Supporting local people

But no matter how they’re set up, it’s obvious that the popularity of farmers markets has been and still is on the rise. That’s great news for market newbies like Eric Bern. The chef turned farmer left the heat of commercial kitchens for sunny days in his China Grove, Ala., fields in 2013 and founded his Bearded Pickle Company in 2016.

He sells most of his fresh produce to restaurants, but turns some of it into lip-puckering pickles, fiery hot sauce, spicy-sweet strawberry jelly, caramelized onion-fig jam with bacon and more. He sells these treats at The Shoppes at EastChase Farmers Market in Montgomery every summer and fall, where he sees thousands of people each week.

He offered his take on why they keep coming. “All of the produce at any farmers market is just so, so fresh,” he says. “It was probably picked yesterday or even that very morning.

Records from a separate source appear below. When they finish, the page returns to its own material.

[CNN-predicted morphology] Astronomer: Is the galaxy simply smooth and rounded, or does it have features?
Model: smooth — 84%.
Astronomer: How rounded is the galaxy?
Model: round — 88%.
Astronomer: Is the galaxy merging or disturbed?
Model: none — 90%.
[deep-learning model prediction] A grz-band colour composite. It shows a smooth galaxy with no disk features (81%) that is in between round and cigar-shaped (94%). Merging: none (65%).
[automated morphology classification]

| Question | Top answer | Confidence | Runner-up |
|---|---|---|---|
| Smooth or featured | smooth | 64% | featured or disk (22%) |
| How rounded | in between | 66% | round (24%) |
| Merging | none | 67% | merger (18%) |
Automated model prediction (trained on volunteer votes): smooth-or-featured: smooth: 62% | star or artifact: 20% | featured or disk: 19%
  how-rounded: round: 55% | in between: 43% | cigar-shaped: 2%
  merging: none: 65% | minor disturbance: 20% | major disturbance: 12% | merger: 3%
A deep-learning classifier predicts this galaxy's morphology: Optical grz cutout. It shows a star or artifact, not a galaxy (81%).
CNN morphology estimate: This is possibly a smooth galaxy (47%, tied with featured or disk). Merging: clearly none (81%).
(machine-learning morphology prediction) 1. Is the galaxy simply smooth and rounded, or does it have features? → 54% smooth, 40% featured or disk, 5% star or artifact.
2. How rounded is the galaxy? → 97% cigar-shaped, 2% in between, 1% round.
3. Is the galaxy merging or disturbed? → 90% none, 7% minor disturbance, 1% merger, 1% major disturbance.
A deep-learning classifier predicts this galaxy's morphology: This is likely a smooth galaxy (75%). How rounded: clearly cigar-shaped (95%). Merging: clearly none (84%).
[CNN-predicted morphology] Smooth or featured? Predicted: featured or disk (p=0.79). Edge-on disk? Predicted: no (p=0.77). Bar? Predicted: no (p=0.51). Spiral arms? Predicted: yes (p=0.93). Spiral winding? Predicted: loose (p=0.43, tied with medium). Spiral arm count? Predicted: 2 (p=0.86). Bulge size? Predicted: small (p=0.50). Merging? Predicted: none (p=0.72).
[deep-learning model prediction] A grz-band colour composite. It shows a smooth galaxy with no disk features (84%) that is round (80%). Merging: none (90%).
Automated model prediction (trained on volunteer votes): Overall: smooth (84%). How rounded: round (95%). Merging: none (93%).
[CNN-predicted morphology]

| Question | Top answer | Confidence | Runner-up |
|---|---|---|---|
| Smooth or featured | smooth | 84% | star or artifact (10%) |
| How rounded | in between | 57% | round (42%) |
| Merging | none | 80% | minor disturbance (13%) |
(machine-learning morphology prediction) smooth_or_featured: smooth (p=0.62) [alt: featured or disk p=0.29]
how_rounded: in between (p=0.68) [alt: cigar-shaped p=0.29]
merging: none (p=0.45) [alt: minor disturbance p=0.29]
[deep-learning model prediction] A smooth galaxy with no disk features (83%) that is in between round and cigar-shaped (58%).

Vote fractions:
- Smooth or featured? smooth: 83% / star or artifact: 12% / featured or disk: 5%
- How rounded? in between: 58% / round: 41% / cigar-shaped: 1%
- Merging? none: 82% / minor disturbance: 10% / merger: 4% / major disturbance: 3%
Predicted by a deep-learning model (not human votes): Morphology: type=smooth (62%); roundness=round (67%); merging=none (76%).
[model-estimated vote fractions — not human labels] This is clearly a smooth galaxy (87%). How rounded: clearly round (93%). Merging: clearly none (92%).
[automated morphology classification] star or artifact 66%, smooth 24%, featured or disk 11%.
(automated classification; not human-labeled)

And most products there, like mine, are small-batch and homemade with a lot of care and love.”

And while the flavorful foods for sale are certainly major draws, the allure doesn’t stop there. “You’re supporting local people and keeping money in your community,” Bern says. “You get to meet the farmer. You can ask questions about his growing methods, get tips for your home garden, and sometimes, you can sample before you buy.”

Wambles believes the overall experience attracts many market shoppers. “You can build a relationship with a food provider where you learn their challenges,” he says. “That gives you a true appreciation of the labor that goes into feeding you. It’s social too. You chat with other folks. It’s fun for kids, so a great family activity and a way to get children interested in eating healthy and trying new things.”

The sense of community is as rewarding for many of the farmers as it is the shoppers. “I love talking to the customers,” Bern says. “I get to meet new people every time, but I also love repeat clients telling me how great my product is, or even offering some constructive criticism.”

He enjoys time with his fellow farmers too. “I like hearing their stories, how they got started,” he said. “We can swap advice.”

The multiple, immediate benefits of thriving local farmers markets for both farmers and consumers are clear, but they are also crucial components of a sustainable local food system. If we don’t support our farmers now, who’ll grow our food – and how will they grow it – in the future?


Farmers markets or produce stands? What’s the difference?

When Don Wambles, director of Alabama’s Farmers Market Authority, talks about farmers markets, he’s using this definition: A public place where several farmers gather several times a week to sell their goods.

Farm stands (a spot where one farmer sells only his produce) and produce stands (permanent spots that sell a variety of produce and are usually open year round) are different.

There are approximately 250 farm stands in the state, a number that has grown alongside the growth in farmers markets (and is not included in Wambles’ market numbers).

And produce stands are scattered all over too, places like Durbin Farms in Clanton and SweetCreek in Pike Road. While they’re not under the “official” farmers market umbrella, they pursue many of the same goals and offer many of the same advantages.

“We love those places, too,” Wambles says. “And we try to help them connect with local farmers so they can always have fresh, seasonal, local produce to sell.”


Find your farmers market

Visit fma.alabama.gov to find a full list of farmers markets across the state listed by county. And remember: Many Alabama farmers markets are hawking far more than fruits and veggies. Look for homemade jellies, relishes and baked goods, raw honey, organic meats, handmade soaps and more.